A rainha estava à espera dela e assim que a viu, deixou-a entrar para um
corredor, e lançou-lhe as unhas furiosa para a afogar. A menina lutou para ver
se lhe escapava, e quanto mais lutava, mais barulho fazia a saia de esquilhas.
O príncipe, que estava de
cama, assim que ouviu aquele som lembrou-se de sua mulher e levantou-se para ir
ver o que era. Viu a rainha querendo estrangular a nora.

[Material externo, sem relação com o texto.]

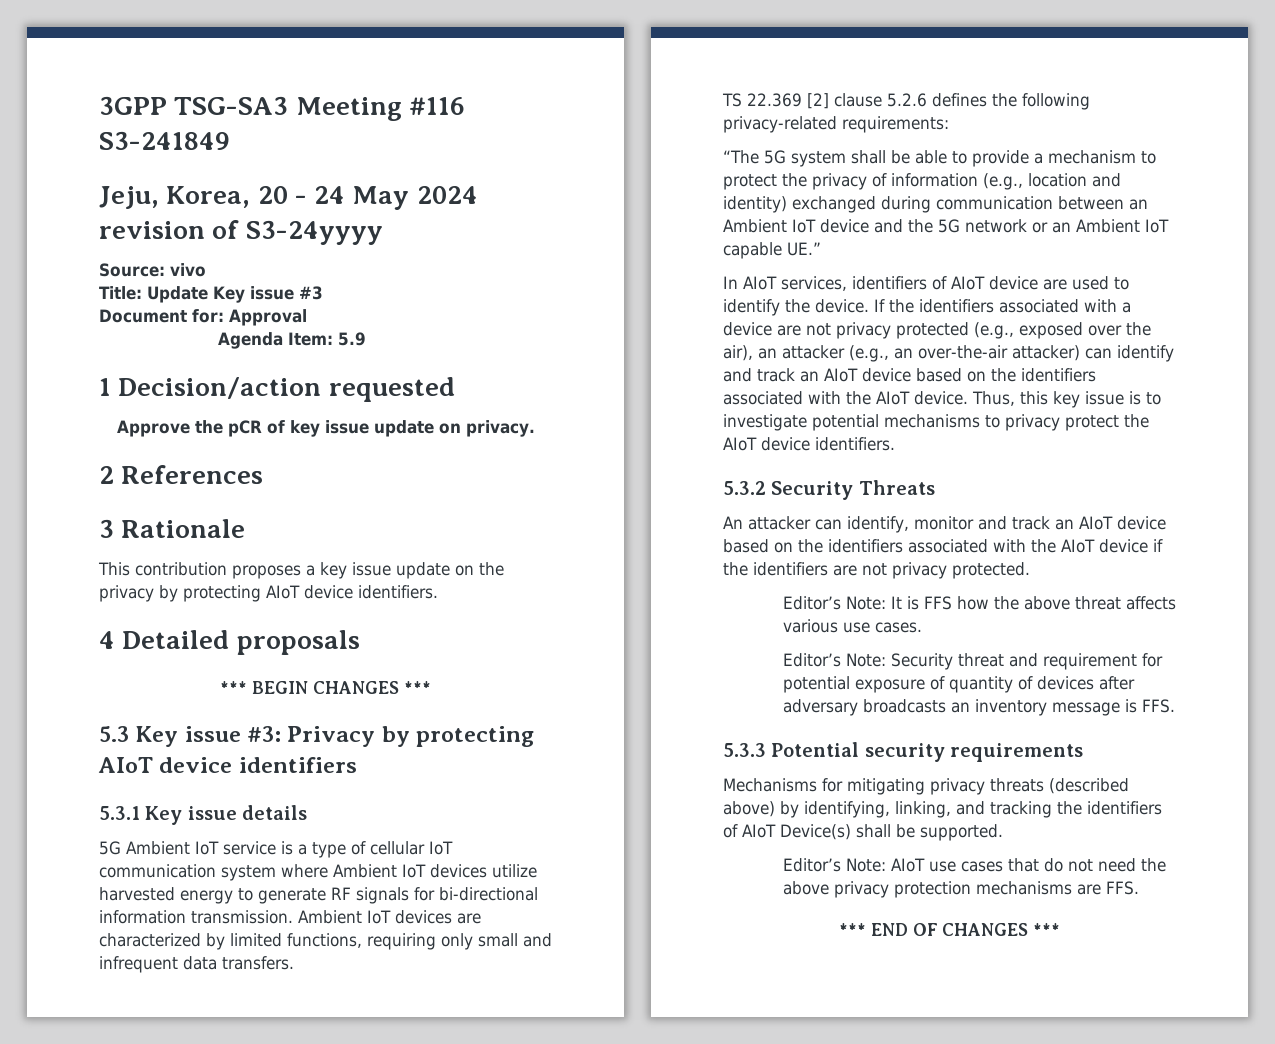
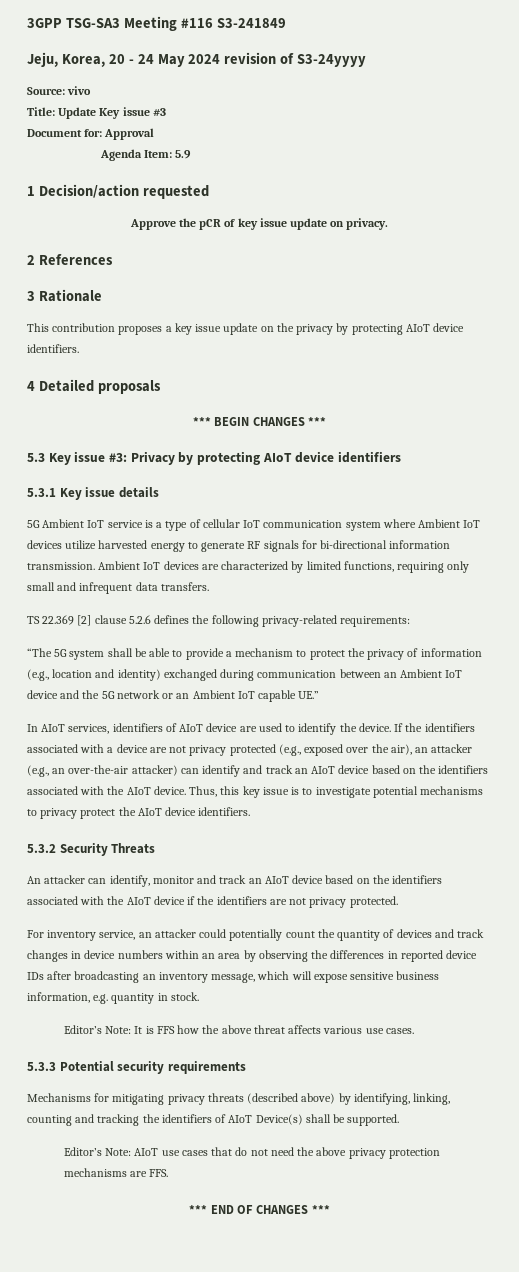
(1030, 570) none -> [27,929,485,941] [27,950,478,962] [27,971,440,983] [27,992,199,1004] // For inventory service, an attacker could potentially count the quantity of devices and track changes in device numbers within an area by observing the differences in reported device IDs after broadcasting an inventory message, which will expose sensitive business information, e.g. quantity in stock.
[782,653,1163,670] [782,676,1135,693] [782,699,1175,716] // Editor’s Note: Security threat and requirement for potential exposure of quantity of devices after adversary broadcasts an inventory message is FFS. -> (414, 1031) none
(951, 809) none -> [27,1115,72,1126] counting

Chamou gente; e foi
então que se soube das ordens que a rainha tinha dado para matarem os netos. O príncipe
ainda ficou mais aflito e começou a gritar:
— Ai de mim,
Cravo, Rosa e Jasmim!
Foi então que a criada da coxinha
disse que não tinha cumprido as ordens da rainha, e que tinha escondido os
meninos. A rainha foi condenada, e o pajem sentenciado à morte, e a cozinheira
em paga foi feita dama da nova rainha.